Heavy cream’s saturated fat comes from animal sources, primarily long-chain fatty acids like palmitic and stearic acid. These also raise LDL cholesterol. The AHA’s 2026 dietary guidance groups both dairy fat and tropical oils like coconut in the same category: fats to limit. Their recommendation is to replace both with nontropical plant oils like olive, canola, or soybean oil whenever possible.

So neither cream gets a pass on heart health. Coconut cream delivers less saturated fat per serving simply because it has less total fat, but tablespoon for tablespoon, neither one is doing your arteries any favors.

Blood Sugar Effects

If you’re managing blood sugar, this comparison has a surprising wrinkle. Dairy products consistently score low on the glycemic index, typically ranging from 37 to 51. Coconut-based drinks, on the other hand, can spike blood sugar much more dramatically, with one study estimating the glycemic index of a commercial coconut drink at nearly 97, close to pure glucose.

That extreme number likely reflects added sugars or sweeteners in the specific product tested, not the coconut fat itself. Plain, unsweetened coconut cream with no additives should have a much lower glycemic impact. But this highlights an important point: you need to check the label. Many commercial coconut creams contain added sugars that can push blood sugar response far higher than you’d expect from a “healthy” plant-based product. Heavy cream, by contrast, rarely contains added sugars.

Vitamins and Minerals

Heavy cream carries a modest advantage in micronutrients. A single tablespoon provides about 220 IU of vitamin A (important for vision and immune function) and small amounts of vitamin D, calcium, phosphorus, and potassium. These aren’t large quantities, but they add up if you use cream regularly in coffee or cooking.

Coconut cream is not a significant source of any vitamins or minerals. It provides trace amounts of iron and potassium, but nothing that moves the needle on your daily needs. If you’re switching from dairy to coconut cream across multiple uses, you may want to make sure you’re getting those fat-soluble vitamins elsewhere in your diet.

Additives in Canned Coconut Cream

Fresh heavy cream is typically just cream, sometimes with a small amount of carrageenan in ultra-pasteurized versions. Canned coconut cream, however, frequently contains guar gum, xanthan gum, emulsifiers, and stabilizers to prevent separation and create a smooth texture. These additives are generally recognized as safe, but they can cause bloating, gas, or digestive discomfort in people with sensitive guts. Some emulsifiers have also been studied for their potential to disrupt gut bacteria.
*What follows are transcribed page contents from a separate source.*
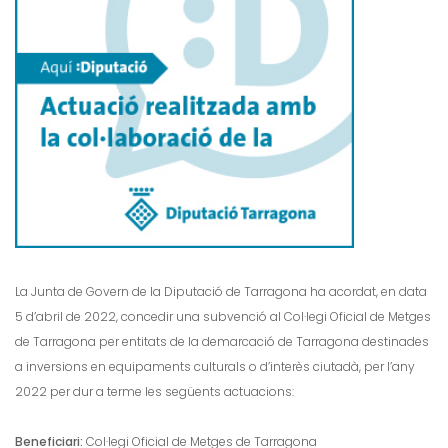
La Junta de Govern de la Diputació de Tarragona ha acordat, en data
5 d’abril de 2022, concedir una subvenció al Col·legi Oficial de Metges
de Tarragona per entitats de la demarcació de Tarragona destinades
a inversions en equipaments culturals o d’interès ciutadà, per l’any
2022 per dur a terme les següents actuacions:
Beneficiari:
Col·legi Oficial de Metges de Tarragona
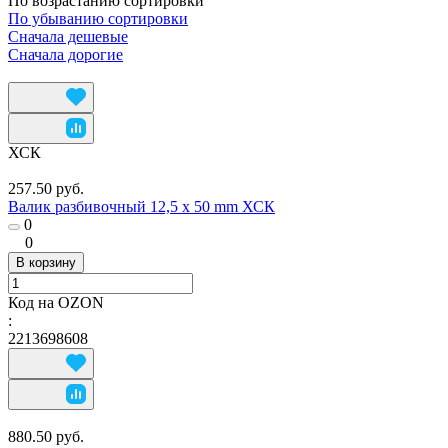
По возрастанию сортировки
По убыванию сортировки
Сначала дешевые
Сначала дорогие
ХСК
257.50 руб.
Валик разбивочный 12,5 х 50 mm ХСК
0
0
В корзину
Код на OZON
:
2213698608
880.50 руб.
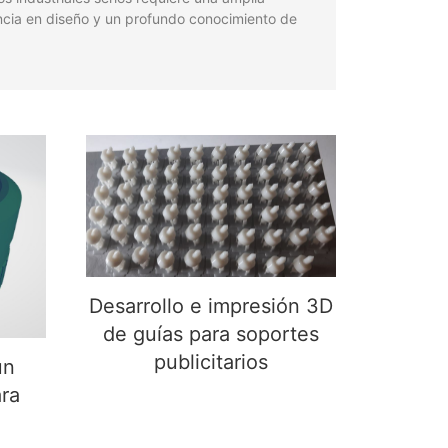
ncia en diseño y un profundo conocimiento de
Desarrollo e impresión 3D
de guías para soportes
n
publicitarios
ra
Desarrollo e impresión 3D
de guías para soportes
publicitarios
un
ra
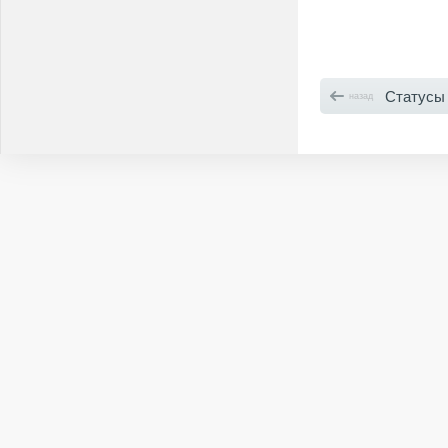
Статусы
назад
If this concerns you, look for brands that list only coconut and water on the ingredient label. They exist, but the cream will separate in the can and need stirring before use.

Dietary Restrictions

Coconut cream has one clear, unambiguous advantage: it works for people who can’t or choose not to consume dairy. It’s naturally free of lactose, casein, and whey, making it suitable for lactose intolerance, milk protein allergies, and vegan diets. The FDA no longer classifies coconut as a major tree nut allergen, so it’s also safe for most people with tree nut allergies, though individual sensitivities can vary.

Heavy cream is obviously off the table for anyone avoiding dairy. It contains both lactose (though less than milk) and milk proteins, which are among the most common food allergens.

Which One Should You Use

If you’re dairy-free or vegan, coconut cream is your better option by default. If you’re watching total fat and calorie intake, coconut cream also wins on the numbers. But if heart health is your primary concern, neither cream is a health food. Both are high in saturated fat, and replacing either one with options based on olive oil, avocado, or nuts would be better for your cholesterol profile.

For occasional use in cooking or coffee, the practical difference between the two is small enough that taste and dietary needs should drive your choice. Where it matters most is volume and frequency. A tablespoon in your morning coffee is nutritionally trivial either way. A cup in a curry or soup recipe starts to add up, and that’s where choosing the lower-fat option (coconut cream) or using less of the higher-fat one (heavy cream) makes a real difference.